Take from the records below each line that holds "avons".

→ **EXTRACTED DATA**:
┌──
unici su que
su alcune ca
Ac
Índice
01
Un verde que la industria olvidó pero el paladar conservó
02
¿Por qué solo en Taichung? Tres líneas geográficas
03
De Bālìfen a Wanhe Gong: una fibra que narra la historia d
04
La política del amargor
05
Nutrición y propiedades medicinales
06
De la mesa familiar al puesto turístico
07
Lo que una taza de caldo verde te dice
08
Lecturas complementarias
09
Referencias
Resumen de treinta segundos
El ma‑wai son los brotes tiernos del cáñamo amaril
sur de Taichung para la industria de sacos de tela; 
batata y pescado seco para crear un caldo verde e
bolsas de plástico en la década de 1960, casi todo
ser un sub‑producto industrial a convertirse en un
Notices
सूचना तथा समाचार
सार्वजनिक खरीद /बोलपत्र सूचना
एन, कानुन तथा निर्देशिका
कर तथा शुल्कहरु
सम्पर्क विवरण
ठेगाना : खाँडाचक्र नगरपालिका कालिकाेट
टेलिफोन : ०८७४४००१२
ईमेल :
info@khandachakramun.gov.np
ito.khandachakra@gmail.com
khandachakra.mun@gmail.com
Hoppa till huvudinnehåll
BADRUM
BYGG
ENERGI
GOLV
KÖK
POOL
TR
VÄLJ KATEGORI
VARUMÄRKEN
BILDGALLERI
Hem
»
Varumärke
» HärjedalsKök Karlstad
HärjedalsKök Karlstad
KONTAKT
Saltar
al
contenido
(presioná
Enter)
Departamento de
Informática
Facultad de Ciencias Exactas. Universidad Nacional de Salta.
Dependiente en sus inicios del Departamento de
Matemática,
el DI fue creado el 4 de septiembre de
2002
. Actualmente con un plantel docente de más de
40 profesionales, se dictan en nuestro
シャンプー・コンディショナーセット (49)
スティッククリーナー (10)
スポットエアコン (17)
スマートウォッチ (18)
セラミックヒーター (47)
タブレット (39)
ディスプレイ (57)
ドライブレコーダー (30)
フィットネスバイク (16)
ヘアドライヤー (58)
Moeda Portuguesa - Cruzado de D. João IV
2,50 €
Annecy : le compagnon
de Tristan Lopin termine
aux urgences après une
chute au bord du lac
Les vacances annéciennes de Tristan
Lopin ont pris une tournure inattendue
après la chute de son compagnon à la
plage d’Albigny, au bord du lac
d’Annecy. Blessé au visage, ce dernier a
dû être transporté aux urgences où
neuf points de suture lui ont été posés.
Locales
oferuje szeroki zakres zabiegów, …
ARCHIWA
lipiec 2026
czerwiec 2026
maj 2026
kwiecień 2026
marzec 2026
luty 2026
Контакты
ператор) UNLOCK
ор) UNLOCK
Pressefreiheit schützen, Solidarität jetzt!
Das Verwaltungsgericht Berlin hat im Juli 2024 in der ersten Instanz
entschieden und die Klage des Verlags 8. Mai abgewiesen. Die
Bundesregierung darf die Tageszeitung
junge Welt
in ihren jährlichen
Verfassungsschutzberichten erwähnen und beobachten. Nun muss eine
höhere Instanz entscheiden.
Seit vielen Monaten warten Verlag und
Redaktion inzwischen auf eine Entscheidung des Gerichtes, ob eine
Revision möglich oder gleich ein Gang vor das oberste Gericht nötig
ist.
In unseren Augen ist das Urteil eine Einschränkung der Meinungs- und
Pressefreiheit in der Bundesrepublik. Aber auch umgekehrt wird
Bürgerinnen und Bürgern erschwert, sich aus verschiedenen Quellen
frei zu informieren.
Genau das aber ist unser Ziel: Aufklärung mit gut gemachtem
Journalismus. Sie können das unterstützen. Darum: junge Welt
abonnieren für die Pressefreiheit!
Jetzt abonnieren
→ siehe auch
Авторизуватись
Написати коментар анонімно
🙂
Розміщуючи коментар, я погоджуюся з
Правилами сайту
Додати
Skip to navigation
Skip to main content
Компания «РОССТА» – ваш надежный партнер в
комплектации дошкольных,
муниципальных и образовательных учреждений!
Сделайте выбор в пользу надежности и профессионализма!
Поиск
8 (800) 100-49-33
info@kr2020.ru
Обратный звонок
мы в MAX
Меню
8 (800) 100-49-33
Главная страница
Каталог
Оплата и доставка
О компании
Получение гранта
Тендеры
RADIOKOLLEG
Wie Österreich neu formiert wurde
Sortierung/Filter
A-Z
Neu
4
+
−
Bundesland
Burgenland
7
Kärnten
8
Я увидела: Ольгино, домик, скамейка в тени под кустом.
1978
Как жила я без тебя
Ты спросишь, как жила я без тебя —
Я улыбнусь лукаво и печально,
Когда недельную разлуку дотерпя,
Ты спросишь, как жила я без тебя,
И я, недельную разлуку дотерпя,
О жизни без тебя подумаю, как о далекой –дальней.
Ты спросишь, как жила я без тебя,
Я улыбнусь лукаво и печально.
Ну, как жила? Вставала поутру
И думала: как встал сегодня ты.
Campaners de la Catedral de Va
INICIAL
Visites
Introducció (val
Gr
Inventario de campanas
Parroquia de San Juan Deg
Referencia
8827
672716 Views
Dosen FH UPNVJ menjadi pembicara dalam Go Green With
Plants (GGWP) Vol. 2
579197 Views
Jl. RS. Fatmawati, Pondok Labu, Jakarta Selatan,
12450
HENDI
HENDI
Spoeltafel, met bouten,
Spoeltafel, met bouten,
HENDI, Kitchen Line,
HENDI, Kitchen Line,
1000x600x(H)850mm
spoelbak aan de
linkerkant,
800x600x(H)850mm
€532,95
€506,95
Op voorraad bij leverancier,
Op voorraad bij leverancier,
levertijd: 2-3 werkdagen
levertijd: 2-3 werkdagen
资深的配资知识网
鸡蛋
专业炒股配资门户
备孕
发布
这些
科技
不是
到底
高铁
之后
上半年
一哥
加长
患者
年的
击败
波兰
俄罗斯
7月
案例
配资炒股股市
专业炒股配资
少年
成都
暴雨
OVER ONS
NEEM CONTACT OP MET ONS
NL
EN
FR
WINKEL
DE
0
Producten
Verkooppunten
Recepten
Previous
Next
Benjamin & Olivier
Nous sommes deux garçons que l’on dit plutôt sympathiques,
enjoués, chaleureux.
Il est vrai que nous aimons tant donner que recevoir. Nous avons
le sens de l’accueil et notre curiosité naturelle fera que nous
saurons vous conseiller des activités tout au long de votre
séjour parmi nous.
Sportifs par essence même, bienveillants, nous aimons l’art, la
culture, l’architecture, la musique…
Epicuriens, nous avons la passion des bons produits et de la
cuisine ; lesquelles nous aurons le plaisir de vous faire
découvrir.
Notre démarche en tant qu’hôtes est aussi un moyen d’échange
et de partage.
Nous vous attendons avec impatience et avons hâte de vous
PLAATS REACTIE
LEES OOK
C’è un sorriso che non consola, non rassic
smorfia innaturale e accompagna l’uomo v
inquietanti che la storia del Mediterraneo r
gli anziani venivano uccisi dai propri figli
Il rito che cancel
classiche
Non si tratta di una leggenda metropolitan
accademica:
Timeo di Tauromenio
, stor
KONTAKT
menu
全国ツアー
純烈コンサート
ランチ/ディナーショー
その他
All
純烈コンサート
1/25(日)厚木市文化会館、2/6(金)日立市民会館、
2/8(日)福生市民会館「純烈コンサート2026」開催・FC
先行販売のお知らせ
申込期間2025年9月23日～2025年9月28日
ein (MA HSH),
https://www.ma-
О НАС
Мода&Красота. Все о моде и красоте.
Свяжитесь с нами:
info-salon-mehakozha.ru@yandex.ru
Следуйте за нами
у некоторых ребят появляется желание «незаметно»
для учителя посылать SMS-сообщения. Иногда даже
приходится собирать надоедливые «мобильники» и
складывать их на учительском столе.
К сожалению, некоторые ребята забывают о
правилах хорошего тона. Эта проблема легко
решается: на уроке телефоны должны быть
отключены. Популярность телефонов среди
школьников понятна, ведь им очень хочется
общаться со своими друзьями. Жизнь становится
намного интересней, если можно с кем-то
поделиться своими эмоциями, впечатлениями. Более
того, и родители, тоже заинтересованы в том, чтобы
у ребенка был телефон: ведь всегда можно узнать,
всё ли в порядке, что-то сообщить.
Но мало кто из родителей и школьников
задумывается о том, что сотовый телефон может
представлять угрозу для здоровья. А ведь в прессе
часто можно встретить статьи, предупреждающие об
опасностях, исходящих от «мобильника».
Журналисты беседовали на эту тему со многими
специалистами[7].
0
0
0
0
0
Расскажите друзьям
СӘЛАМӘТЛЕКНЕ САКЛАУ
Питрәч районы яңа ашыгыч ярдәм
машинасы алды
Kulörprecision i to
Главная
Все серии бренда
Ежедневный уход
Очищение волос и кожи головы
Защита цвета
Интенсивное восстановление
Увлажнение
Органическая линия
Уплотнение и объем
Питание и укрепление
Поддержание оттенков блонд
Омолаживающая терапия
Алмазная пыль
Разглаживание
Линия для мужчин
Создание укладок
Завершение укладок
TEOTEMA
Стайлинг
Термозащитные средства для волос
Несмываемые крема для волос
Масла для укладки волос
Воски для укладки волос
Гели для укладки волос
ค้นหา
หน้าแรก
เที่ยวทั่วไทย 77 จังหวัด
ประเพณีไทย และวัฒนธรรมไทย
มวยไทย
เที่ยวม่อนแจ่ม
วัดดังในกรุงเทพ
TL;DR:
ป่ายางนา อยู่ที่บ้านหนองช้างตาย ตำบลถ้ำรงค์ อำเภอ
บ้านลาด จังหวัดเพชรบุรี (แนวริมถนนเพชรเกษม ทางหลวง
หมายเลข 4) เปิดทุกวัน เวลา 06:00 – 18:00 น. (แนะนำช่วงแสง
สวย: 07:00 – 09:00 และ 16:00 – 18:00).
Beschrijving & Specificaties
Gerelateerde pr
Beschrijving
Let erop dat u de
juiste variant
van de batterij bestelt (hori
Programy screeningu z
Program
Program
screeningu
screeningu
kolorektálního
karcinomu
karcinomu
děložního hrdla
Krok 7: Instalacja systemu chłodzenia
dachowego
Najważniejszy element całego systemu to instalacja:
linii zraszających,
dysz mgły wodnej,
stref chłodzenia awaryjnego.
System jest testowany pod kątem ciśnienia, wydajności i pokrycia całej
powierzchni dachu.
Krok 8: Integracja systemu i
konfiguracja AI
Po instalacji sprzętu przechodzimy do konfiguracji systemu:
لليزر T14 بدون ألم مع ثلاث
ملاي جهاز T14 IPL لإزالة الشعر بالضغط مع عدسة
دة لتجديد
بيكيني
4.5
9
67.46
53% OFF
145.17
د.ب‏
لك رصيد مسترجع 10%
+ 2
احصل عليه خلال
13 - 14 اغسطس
└──
→ **RESULT FOR THIS TASK**:
Il est vrai que nous aimons tant donner que recevoir. Nous avons
Epicuriens, nous avons la passion des bons produits et de la
Nous vous attendons avec impatience et avons hâte de vous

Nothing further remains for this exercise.